Maryan e' un film che non capita di vedere tutti i giorni, e che forse non tutti i giorni potremmo seguire allo stesso modo e con la stessa partecipazione. Un inno alla forza di volontà che si divide tra due locations estreme, l’oceano e il deserto, davanti alle quali anche l’individuo più forte finisce per sentirsi perso o poco più grande di niente, ma è proprio davanti alle avversità che l’essere umano scopre di avere notevoli risorse, molte delle quali ancora inesplorate.

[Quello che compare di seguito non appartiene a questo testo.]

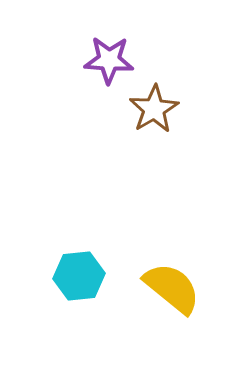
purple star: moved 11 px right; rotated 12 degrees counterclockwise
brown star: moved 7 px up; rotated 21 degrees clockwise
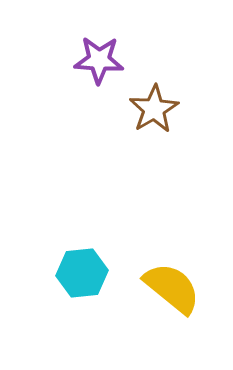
purple star: moved 10 px left
cyan hexagon: moved 3 px right, 3 px up
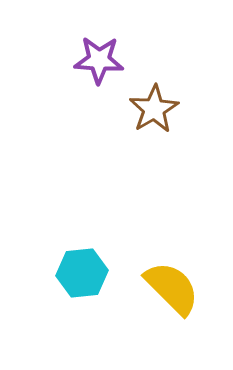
yellow semicircle: rotated 6 degrees clockwise
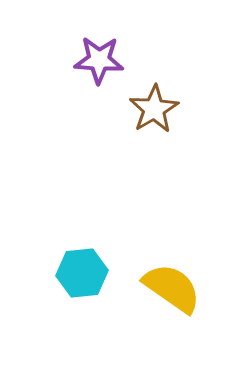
yellow semicircle: rotated 10 degrees counterclockwise
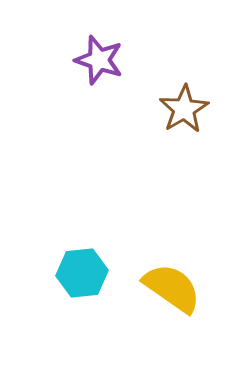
purple star: rotated 15 degrees clockwise
brown star: moved 30 px right
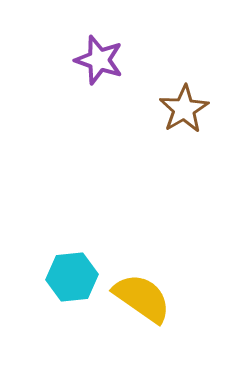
cyan hexagon: moved 10 px left, 4 px down
yellow semicircle: moved 30 px left, 10 px down
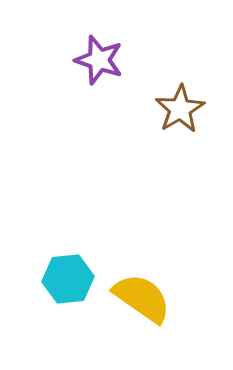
brown star: moved 4 px left
cyan hexagon: moved 4 px left, 2 px down
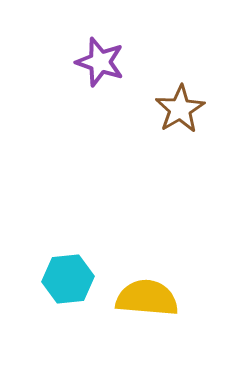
purple star: moved 1 px right, 2 px down
yellow semicircle: moved 5 px right; rotated 30 degrees counterclockwise
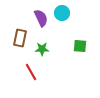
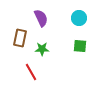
cyan circle: moved 17 px right, 5 px down
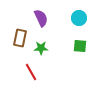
green star: moved 1 px left, 1 px up
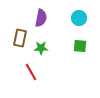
purple semicircle: rotated 36 degrees clockwise
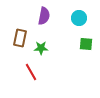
purple semicircle: moved 3 px right, 2 px up
green square: moved 6 px right, 2 px up
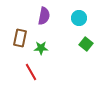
green square: rotated 32 degrees clockwise
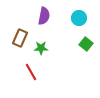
brown rectangle: rotated 12 degrees clockwise
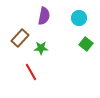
brown rectangle: rotated 18 degrees clockwise
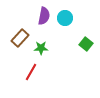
cyan circle: moved 14 px left
red line: rotated 60 degrees clockwise
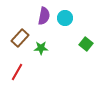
red line: moved 14 px left
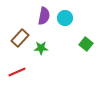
red line: rotated 36 degrees clockwise
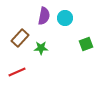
green square: rotated 32 degrees clockwise
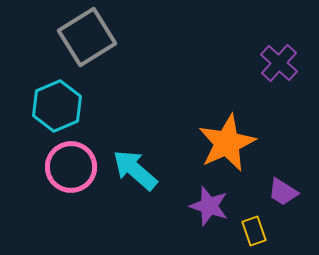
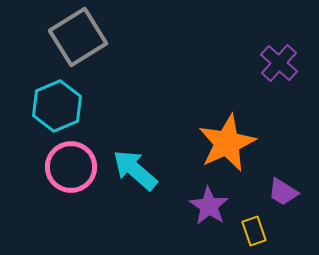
gray square: moved 9 px left
purple star: rotated 15 degrees clockwise
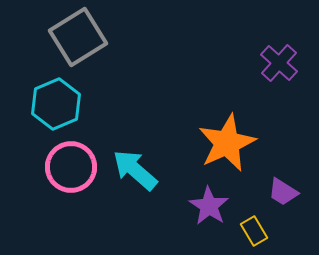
cyan hexagon: moved 1 px left, 2 px up
yellow rectangle: rotated 12 degrees counterclockwise
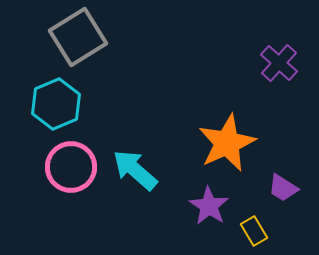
purple trapezoid: moved 4 px up
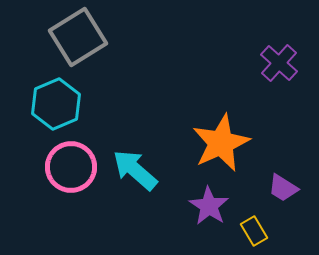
orange star: moved 6 px left
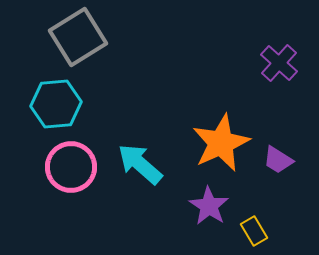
cyan hexagon: rotated 18 degrees clockwise
cyan arrow: moved 5 px right, 6 px up
purple trapezoid: moved 5 px left, 28 px up
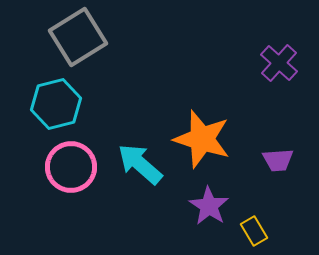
cyan hexagon: rotated 9 degrees counterclockwise
orange star: moved 19 px left, 4 px up; rotated 30 degrees counterclockwise
purple trapezoid: rotated 36 degrees counterclockwise
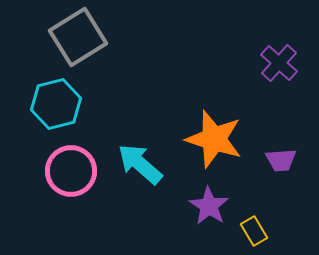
orange star: moved 12 px right
purple trapezoid: moved 3 px right
pink circle: moved 4 px down
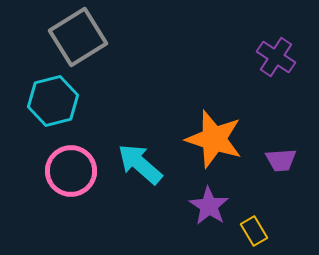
purple cross: moved 3 px left, 6 px up; rotated 9 degrees counterclockwise
cyan hexagon: moved 3 px left, 3 px up
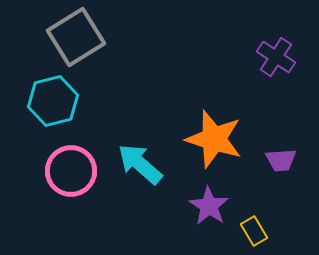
gray square: moved 2 px left
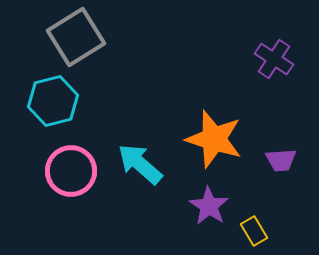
purple cross: moved 2 px left, 2 px down
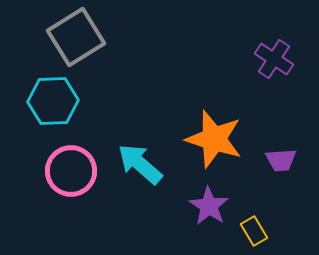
cyan hexagon: rotated 12 degrees clockwise
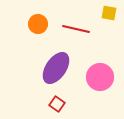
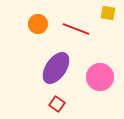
yellow square: moved 1 px left
red line: rotated 8 degrees clockwise
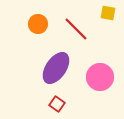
red line: rotated 24 degrees clockwise
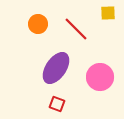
yellow square: rotated 14 degrees counterclockwise
red square: rotated 14 degrees counterclockwise
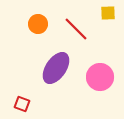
red square: moved 35 px left
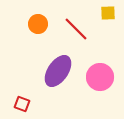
purple ellipse: moved 2 px right, 3 px down
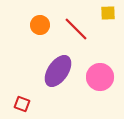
orange circle: moved 2 px right, 1 px down
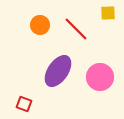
red square: moved 2 px right
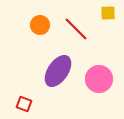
pink circle: moved 1 px left, 2 px down
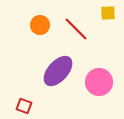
purple ellipse: rotated 8 degrees clockwise
pink circle: moved 3 px down
red square: moved 2 px down
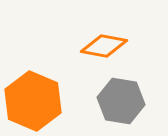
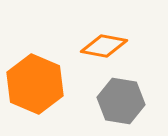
orange hexagon: moved 2 px right, 17 px up
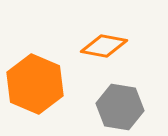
gray hexagon: moved 1 px left, 6 px down
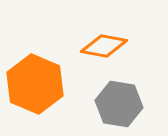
gray hexagon: moved 1 px left, 3 px up
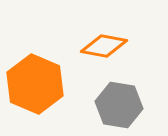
gray hexagon: moved 1 px down
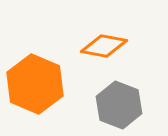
gray hexagon: rotated 12 degrees clockwise
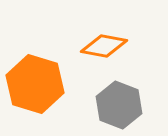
orange hexagon: rotated 6 degrees counterclockwise
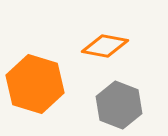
orange diamond: moved 1 px right
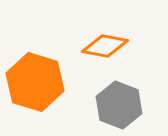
orange hexagon: moved 2 px up
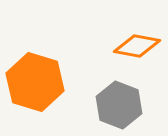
orange diamond: moved 32 px right
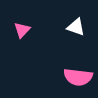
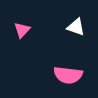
pink semicircle: moved 10 px left, 2 px up
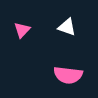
white triangle: moved 9 px left
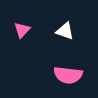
white triangle: moved 2 px left, 4 px down
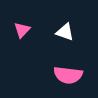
white triangle: moved 1 px down
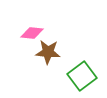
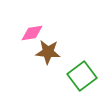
pink diamond: rotated 15 degrees counterclockwise
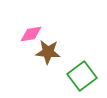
pink diamond: moved 1 px left, 1 px down
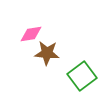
brown star: moved 1 px left, 1 px down
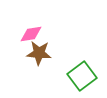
brown star: moved 8 px left
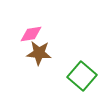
green square: rotated 12 degrees counterclockwise
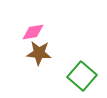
pink diamond: moved 2 px right, 2 px up
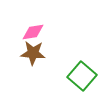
brown star: moved 6 px left
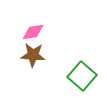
brown star: moved 2 px down
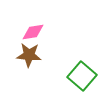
brown star: moved 4 px left
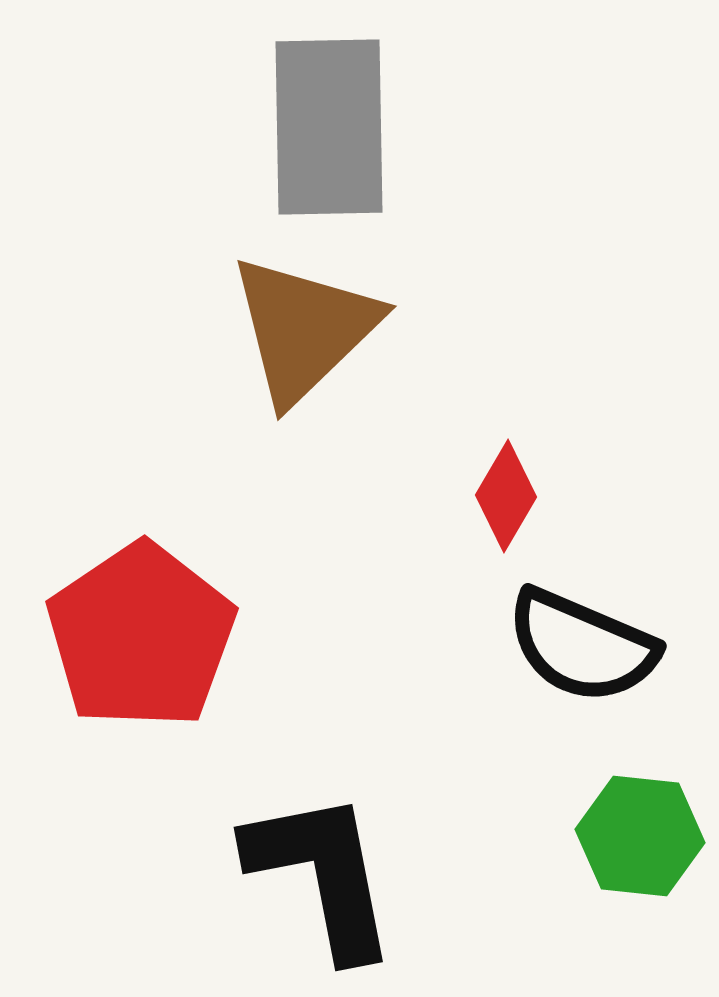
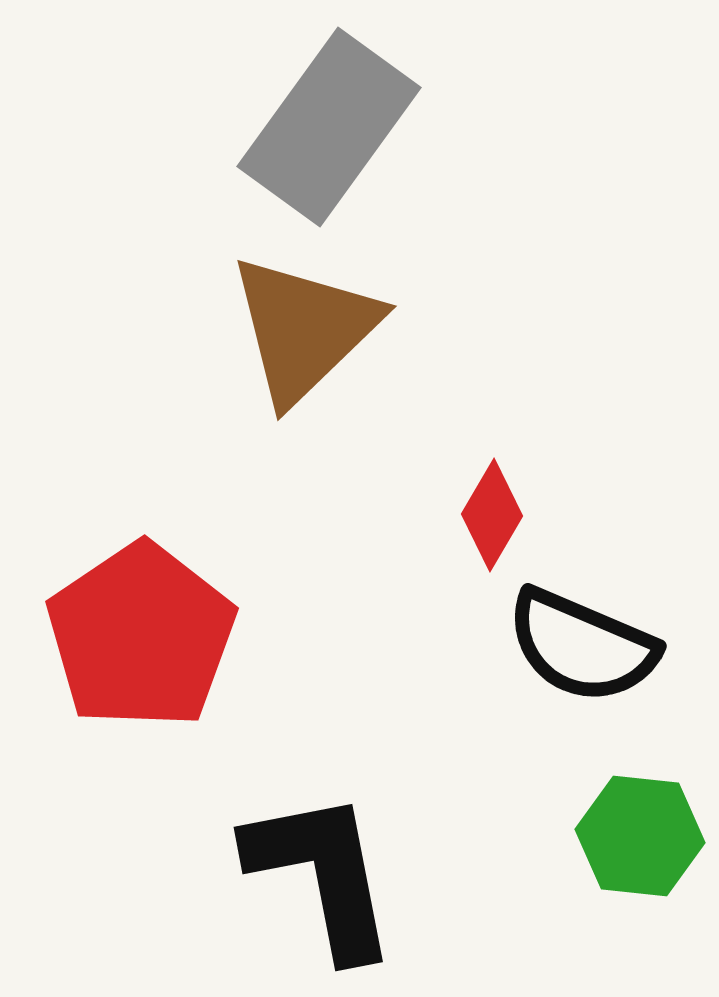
gray rectangle: rotated 37 degrees clockwise
red diamond: moved 14 px left, 19 px down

Splendido debutto per il regista Bharat Bala che, ispirato da un evento di cronaca, modella un film eccezionale incentrato sul più forte di tutti gli istinti: l'autoconservazione.

TRAMA
Maryan (Dhanush), un pescatore di Kanyakumari, è cresciuto sfidando ogni giorno l’oceano ma l’amore per Panimalar (Parvathi Menon) e il bisogno di maggiori risorse economiche lo spingono ad accettare un lavoro temporaneo in Sudan. Il suo contratto volge al termine e il ragazzo si prepara a tornare a casa quando la sua jeep viene assaltata da un gruppo di ribelli, Maryan riesce miracolosamente a fuggire ma davanti a lui solo il deserto…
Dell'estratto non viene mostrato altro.